The Pentagon has yet to announce that it has directed recruiting commanders to resume enforcement of “don’t ask don’t tell.”
However, a gay man from Plano who attempted to re-enlist in the Navy on Thursday morning said a local recruiting office was notified during his visit to suspend his application.
John James Coolidge III, who was discharged from the Navy under “don’t ask don’t tell” in 2007, said he spent three hours completing the necessary paperwork to re-enlist in the Reserves. However, about 15 minutes before he left the recruiting office, a call came in from a supervisor.
“Everything right now is on hold for my re-enlistment,” Coolidge told Instant Tea early Thursday afternoon. “Everything all depends on the court right now. … I’ll probably call him the first I hear of anything on Monday and figure out where to go from there.”
On Wednesday, a federal appeals court granted a temporary stay of a district judge’s order halting enforcement of DADT. That means the policy is legally enforceable again.

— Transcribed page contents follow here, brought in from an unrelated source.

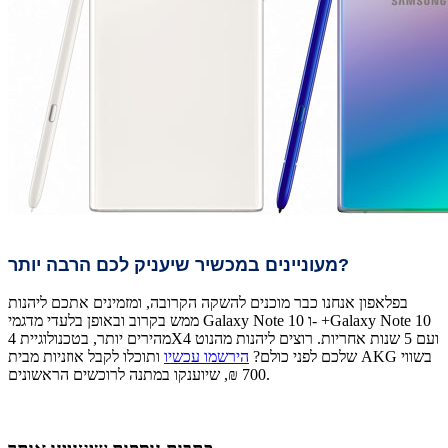
מעוניינים במכשיר שיעניק לכם הרבה יותר?
בפלאפון אנחנו כבר מוכנים להשקה הקרובה, ומזמינים אתכם ליהנות
ממש בקרוב ובאופן בלעדי מדגמי Galaxy Note 10 ו- +Galaxy Note 10
מהירים יותר, בטכנולוגיית 4X4 ועם 5 שנות אחריות. רוצים ליהנות מהנוט
שלכם לפני כולם?
הירשמו עכשיו
ותוכלו לקבל אוזניות מבית AKG בשווי
700 ₪, שיוענקו במתנה לרוכשים הראשונים.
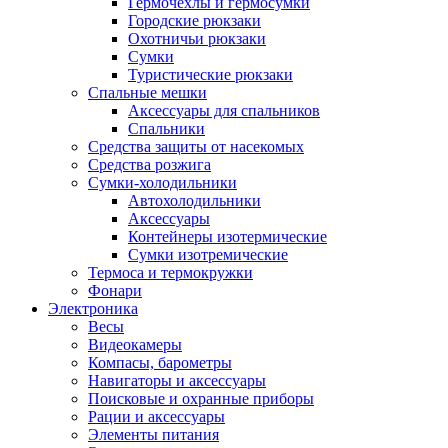
Гермочехлы и гермосумки
Городские рюкзаки
Охотничьи рюкзаки
Сумки
Туристические рюкзаки
Спальные мешки
Аксессуары для спальников
Спальники
Средства защиты от насекомых
Средства розжига
Сумки-холодильники
Автохолодильники
Аксессуары
Контейнеры изотермические
Сумки изотремические
Термоса и термокружки
Фонари
Электроника
Весы
Видеокамеры
Компасы, барометры
Навигаторы и аксессуары
Поисковые и охранные приборы
Рации и аксессуары
Элементы питания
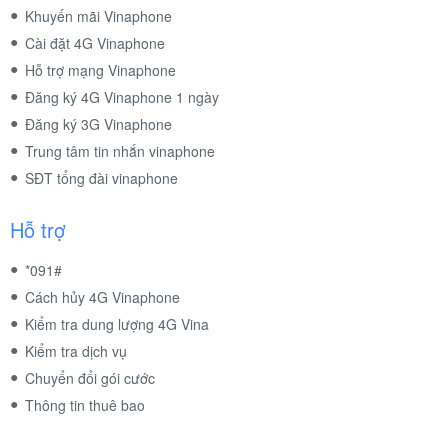
Khuyến mãi Vinaphone
Cài đặt 4G Vinaphone
Hỗ trợ mạng Vinaphone
Đăng ký 4G Vinaphone 1 ngày
Đăng ký 3G Vinaphone
Trung tâm tin nhắn vinaphone
SĐT tổng đài vinaphone
Hỗ trợ
*091#
Cách hủy 4G Vinaphone
Kiểm tra dung lượng 4G Vina
Kiểm tra dịch vụ
Chuyển đổi gói cước
Thông tin thuê bao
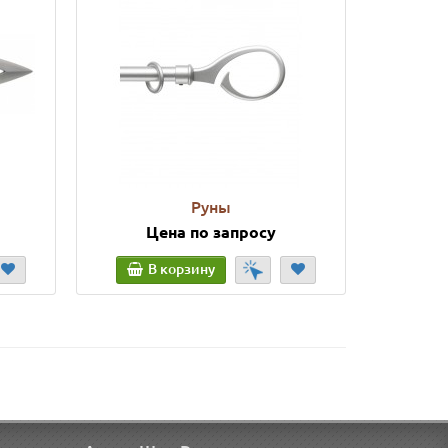
Руны
Цена по запросу
Ц
В корзину
В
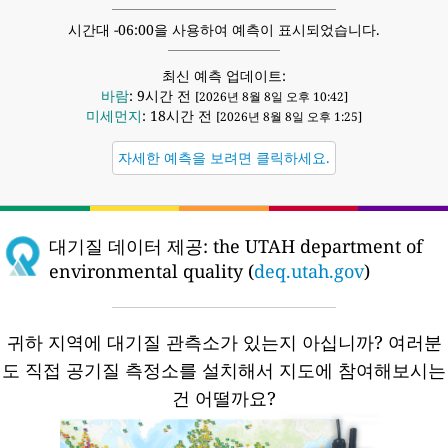
시간대 -06:00을 사용하여 예측이 표시되었습니다.
최신 예측 업데이트:
바람
: 9시간 전
[2026년 8월 8일 오후 10:42]
미세먼지
: 18시간 전
[2026년 8월 8일 오후 1:25]
자세한 예측을 보려면 클릭하세요.
대기질 데이터 제공:
the UTAH department of
environmental quality (
deq.utah.gov
)
귀하 지역에 대기질 관측소가 있는지 아십니까?
여러분
도 직접 공기질 측정소를 설치해서 지도에 참여해보시는
건 어떨까요?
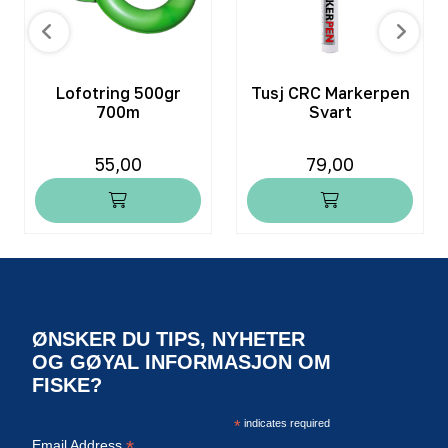
Lofotring 500gr
Tusj CRC Markerpen
700m
Svart
55,00
79,00
ØNSKER DU TIPS, NYHETER
OG GØYAL INFORMASJON OM
FISKE?
*
indicates required
*
Email Address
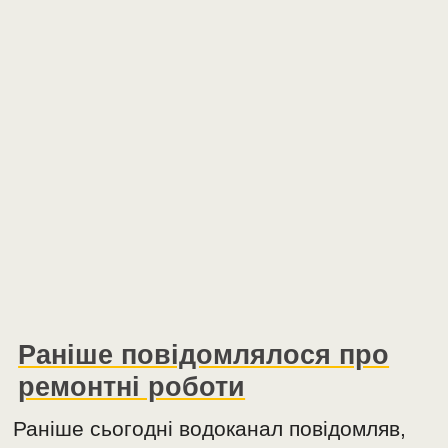
Раніше повідомлялося про
ремонтні роботи
Раніше сьогодні водоканал повідомляв,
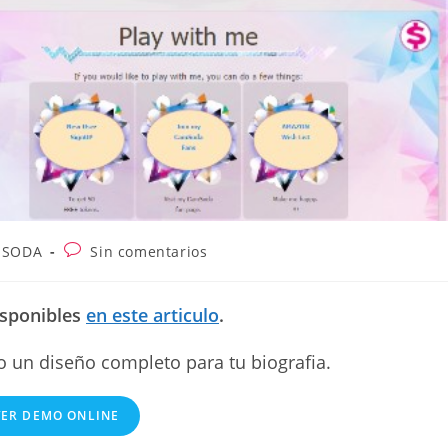
Comentarios
MSODA
Sin comentarios
de
la
entrada:
isponibles
en este articulo
.
o un diseño completo para tu biografia.
VER DEMO ONLINE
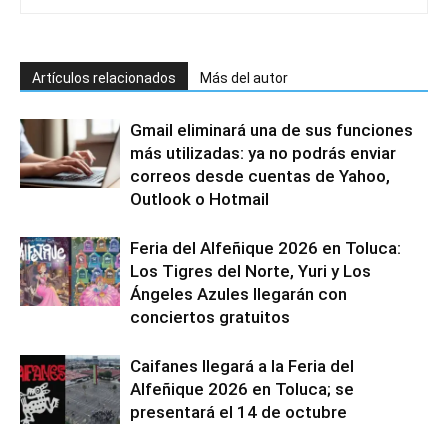
Artículos relacionados
Más del autor
Gmail eliminará una de sus funciones
más utilizadas: ya no podrás enviar
correos desde cuentas de Yahoo,
Outlook o Hotmail
Feria del Alfeñique 2026 en Toluca:
Los Tigres del Norte, Yuri y Los
Ángeles Azules llegarán con
conciertos gratuitos
Caifanes llegará a la Feria del
Alfeñique 2026 en Toluca; se
presentará el 14 de octubre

But the Defense Department, which on Tuesday said it had notified recruiting commanders not to enforce the policy, hasn’t publicly announced any follow-up guidance.
The stay will remain in effect until sometime after Oct. 25, when the appeals court decides whether to leave it in place pending an appeal of the district judge’s decision declaring the policy unconstitutional. The appeal is expected to take at least several months.
Coolidge said he called the recruiting office before going there Thursday morning to find out whether Wednesday’s stay had changed anything.
“He said: ‘It’s up to you. As of this moment, we haven’t heard anything different, and we’re still going to process you,’” Coolidge said. “I’m glad that I started the process, and I’m hoping that the courts will side with the lawsuit and uphold the injunction and overturn the policy.”